US Fed unveils new steps to boost liquidity, manage rates

The Federal Reserve on Friday announced a new program to boost liquidity in the US financial plumbing and allow the central bank to better manage interest rates, but without changing monetary policy.

In the new program, the New York Federal Reserve Bank will buy about $60 billion a month in short term US Treasury debt through the second quarter of next year to ensure "the supply of reserves remains ample," according to a statement.

However, the changes are "purely technical" and "do not represent a change in the stance of monetary policy."

It also will continue through at least January the recently implemented steps to inject funds into the US markets on a daily basis.

Interest rates spiked last month amid a cash crunch that had banks scrambling to meet their daily requirements for reserves prompting the Fed to begin daily operations to swap cash for Treasury debt.

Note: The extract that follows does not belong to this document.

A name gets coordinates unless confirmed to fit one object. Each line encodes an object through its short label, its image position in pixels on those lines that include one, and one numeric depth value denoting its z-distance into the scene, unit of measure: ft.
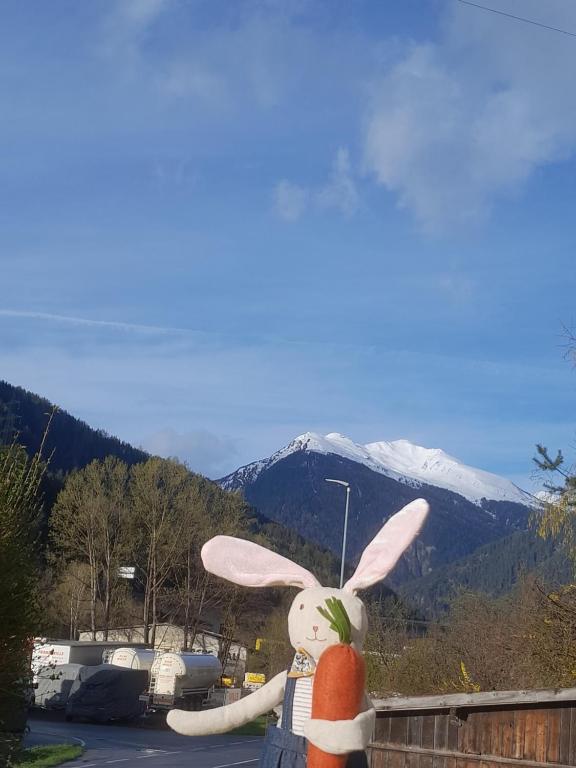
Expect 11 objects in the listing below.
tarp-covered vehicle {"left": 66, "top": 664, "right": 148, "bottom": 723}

Fed chief Jerome Powell previewed the new steps on Tuesday but stressed that it was not a repeat of the measures used during the financial crisis to push down interest rates, known as "quantitative easing" or QE.

Policymakers had previously pledged to boost bond holdings "at some point... to maintain an appropriate level of reserves," and "that time is now upon us," Powell said.

Banks borrow regularly in markets for very short periods, usually overnight, to make sure their daily cash reserves do not fall below the required level. But interest rates increase with demand.

An array of factors converged last month to dry up liquidity in the banking system - including quarterly corporate tax payments and a surge in government debt sold to investors, which drained cash out of banks. The New York Fed adds or removes liquidity to keep interest rates in line with the desired target but the cash shortage last month prompted it to pump funds into the short-term repo market as rates threatened to break out of the target range set by the Fed's policy-setting Federal Open Markets Committee.

The New York Fed said it will continue to offer up to $75 billion a day in repurchase agreements - exchanging secure assets for cash for very short periods - as well as 14-day "repo" operations twice a week of at least $35 billion each.